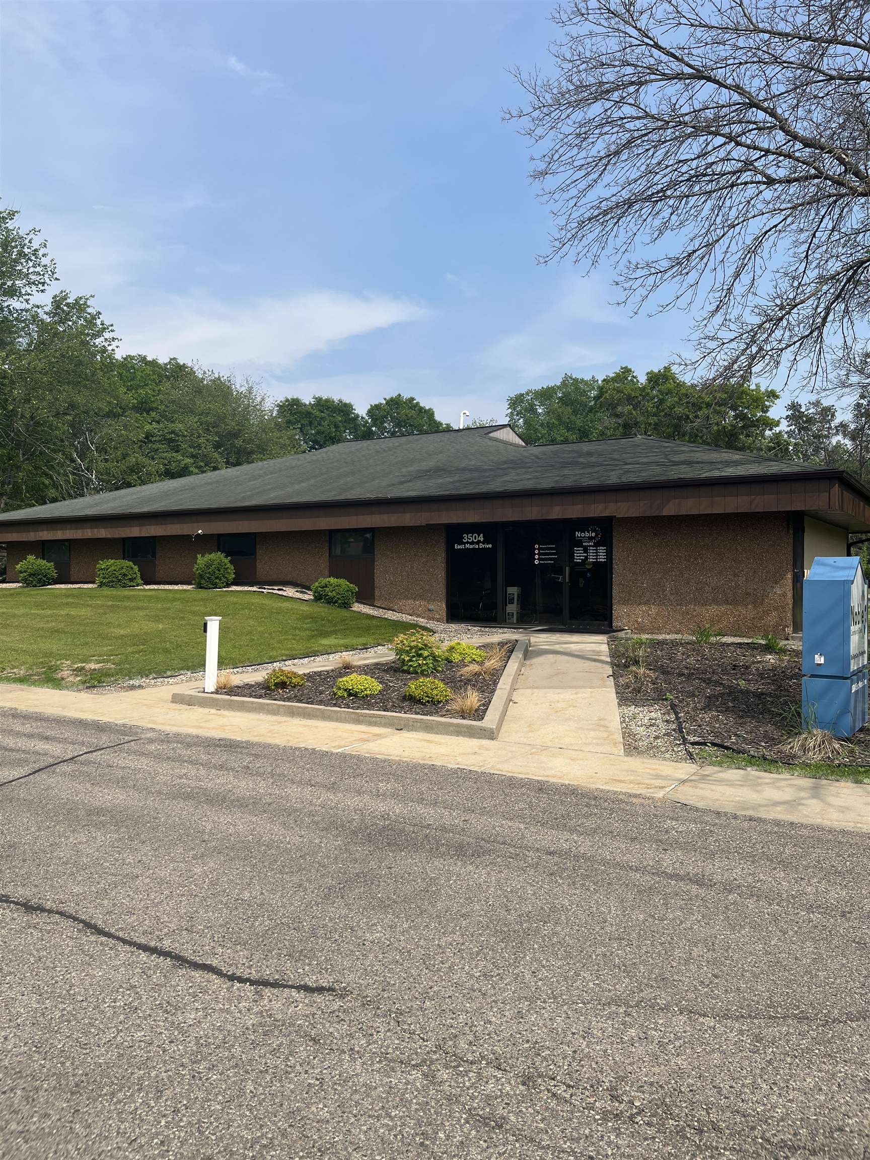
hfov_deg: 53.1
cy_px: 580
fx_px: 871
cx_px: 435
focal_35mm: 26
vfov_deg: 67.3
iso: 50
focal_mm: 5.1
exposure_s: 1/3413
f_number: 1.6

* * *

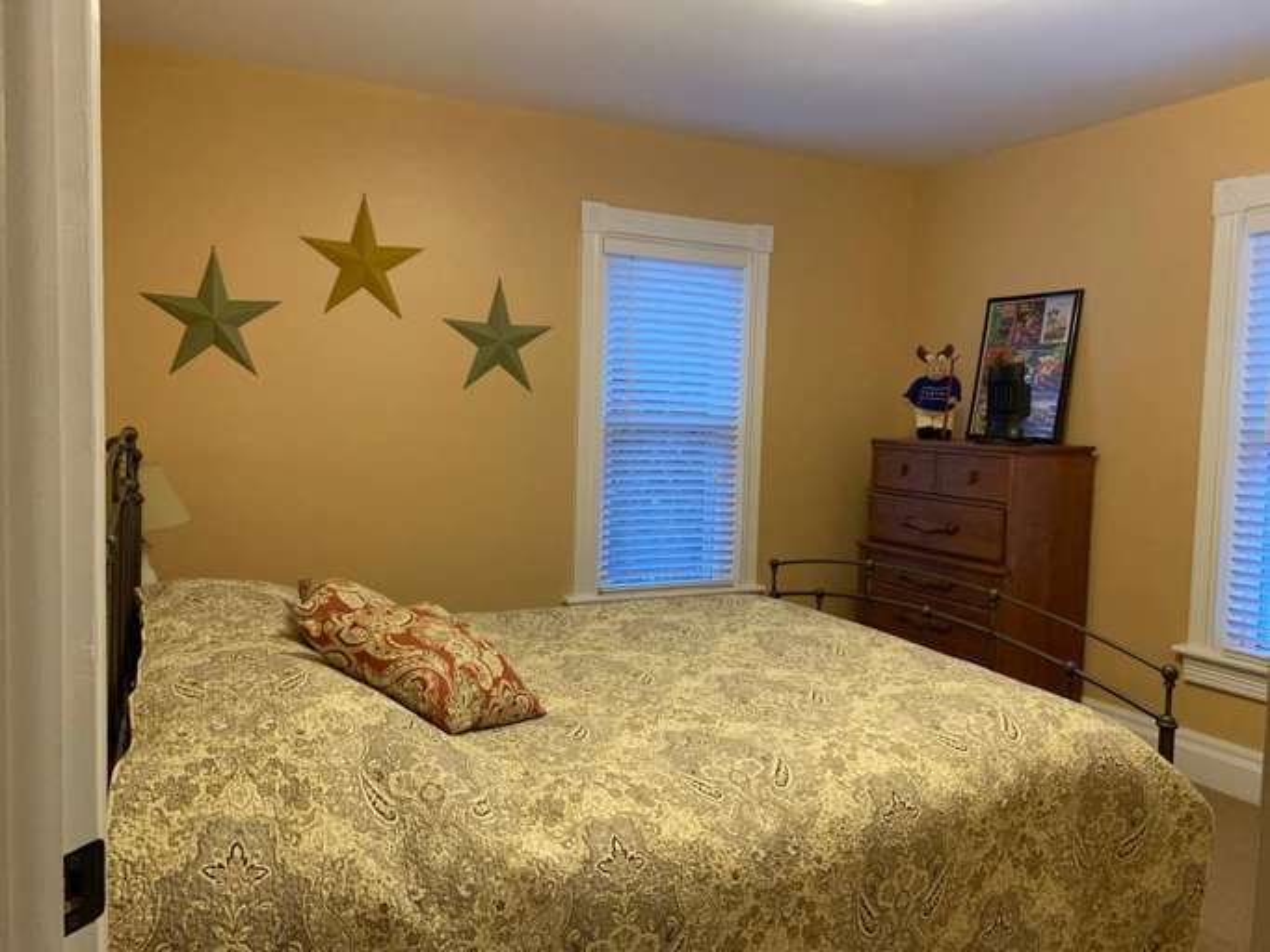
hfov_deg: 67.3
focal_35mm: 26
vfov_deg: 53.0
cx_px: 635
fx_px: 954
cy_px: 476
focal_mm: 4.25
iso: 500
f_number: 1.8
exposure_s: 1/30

▸ Work task:
Keeping every character as it is, restate the lines above that run from the line with "hfov_deg: 67.3" through the line with "exposure_s: 1/30", both included, and nothing else.

▸ Response box:
hfov_deg: 67.3
focal_35mm: 26
vfov_deg: 53.0
cx_px: 635
fx_px: 954
cy_px: 476
focal_mm: 4.25
iso: 500
f_number: 1.8
exposure_s: 1/30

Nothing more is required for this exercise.